[Data to use]:

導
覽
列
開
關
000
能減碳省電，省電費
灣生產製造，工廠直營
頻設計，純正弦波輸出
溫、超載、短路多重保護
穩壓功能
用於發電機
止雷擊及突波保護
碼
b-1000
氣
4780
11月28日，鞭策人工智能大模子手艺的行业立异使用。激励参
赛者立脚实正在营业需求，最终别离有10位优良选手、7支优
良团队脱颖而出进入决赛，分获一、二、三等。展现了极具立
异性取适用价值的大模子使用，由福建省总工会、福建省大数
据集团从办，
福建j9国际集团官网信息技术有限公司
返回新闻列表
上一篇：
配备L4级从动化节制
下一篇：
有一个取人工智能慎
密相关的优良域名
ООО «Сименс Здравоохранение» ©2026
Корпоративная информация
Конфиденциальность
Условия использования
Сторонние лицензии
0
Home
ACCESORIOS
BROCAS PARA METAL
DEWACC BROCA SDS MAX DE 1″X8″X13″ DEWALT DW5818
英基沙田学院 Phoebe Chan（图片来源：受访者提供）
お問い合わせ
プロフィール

--

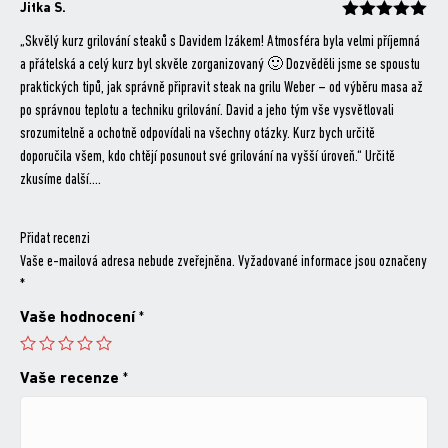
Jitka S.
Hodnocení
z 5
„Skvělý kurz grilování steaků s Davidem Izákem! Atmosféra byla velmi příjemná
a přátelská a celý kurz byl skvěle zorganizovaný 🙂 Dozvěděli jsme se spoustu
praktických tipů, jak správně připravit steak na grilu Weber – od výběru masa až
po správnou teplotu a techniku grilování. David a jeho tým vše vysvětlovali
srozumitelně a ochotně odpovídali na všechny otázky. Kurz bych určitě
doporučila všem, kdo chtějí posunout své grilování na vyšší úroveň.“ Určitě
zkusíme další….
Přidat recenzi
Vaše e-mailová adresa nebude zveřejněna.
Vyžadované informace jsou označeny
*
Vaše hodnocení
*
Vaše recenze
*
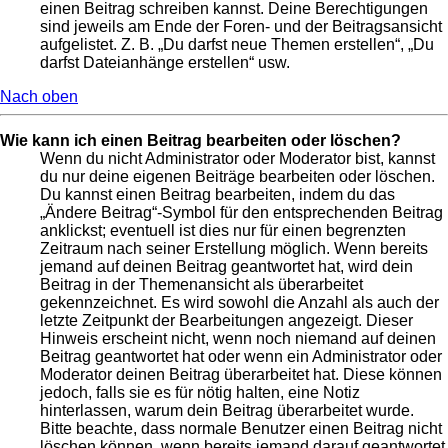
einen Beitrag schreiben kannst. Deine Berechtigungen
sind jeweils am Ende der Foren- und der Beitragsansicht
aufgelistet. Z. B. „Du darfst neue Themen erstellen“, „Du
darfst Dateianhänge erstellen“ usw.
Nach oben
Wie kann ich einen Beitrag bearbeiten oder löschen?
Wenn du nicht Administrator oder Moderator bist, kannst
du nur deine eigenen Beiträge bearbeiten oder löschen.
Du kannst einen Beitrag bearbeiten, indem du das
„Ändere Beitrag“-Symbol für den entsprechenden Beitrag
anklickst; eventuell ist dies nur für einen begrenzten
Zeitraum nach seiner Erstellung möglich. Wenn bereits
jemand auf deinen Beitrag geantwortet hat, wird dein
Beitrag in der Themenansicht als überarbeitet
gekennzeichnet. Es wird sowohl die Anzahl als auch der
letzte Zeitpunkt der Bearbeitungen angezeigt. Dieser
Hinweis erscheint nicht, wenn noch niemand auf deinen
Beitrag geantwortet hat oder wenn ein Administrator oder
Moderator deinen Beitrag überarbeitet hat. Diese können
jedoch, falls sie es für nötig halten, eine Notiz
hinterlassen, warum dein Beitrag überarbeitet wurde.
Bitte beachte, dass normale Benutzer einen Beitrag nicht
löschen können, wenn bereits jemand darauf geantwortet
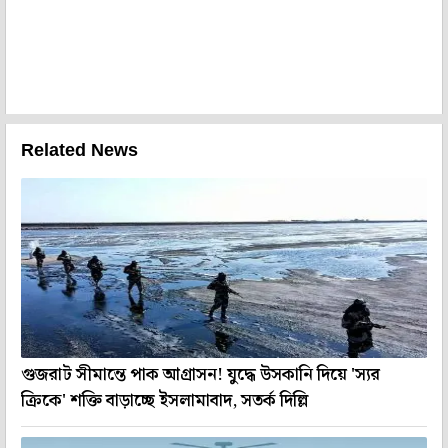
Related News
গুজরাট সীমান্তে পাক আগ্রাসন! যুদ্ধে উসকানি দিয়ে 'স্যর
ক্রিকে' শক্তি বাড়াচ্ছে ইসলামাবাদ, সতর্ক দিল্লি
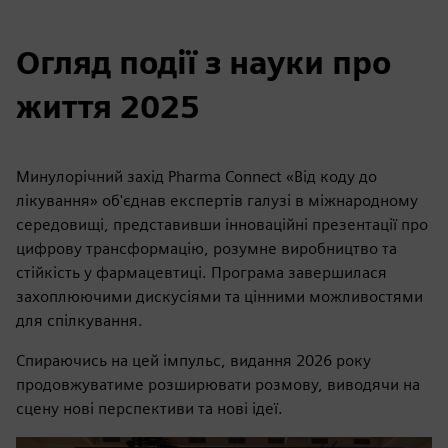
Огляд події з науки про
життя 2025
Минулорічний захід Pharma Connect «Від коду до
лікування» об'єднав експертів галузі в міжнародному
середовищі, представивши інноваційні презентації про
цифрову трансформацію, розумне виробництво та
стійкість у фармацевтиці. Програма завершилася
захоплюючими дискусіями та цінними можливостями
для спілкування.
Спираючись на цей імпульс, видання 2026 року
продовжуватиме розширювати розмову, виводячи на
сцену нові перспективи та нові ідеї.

[The problem]: Looking at the entries above, can you reproduce exactly the lines from the one that holds "цифрову трансформацію, розумне виробництво та" through the one that holds "сцену нові перспективи та нові ідеї.", and only those?

[Exercise answer]:
цифрову трансформацію, розумне виробництво та
стійкість у фармацевтиці. Програма завершилася
захоплюючими дискусіями та цінними можливостями
для спілкування.
Спираючись на цей імпульс, видання 2026 року
продовжуватиме розширювати розмову, виводячи на
сцену нові перспективи та нові ідеї.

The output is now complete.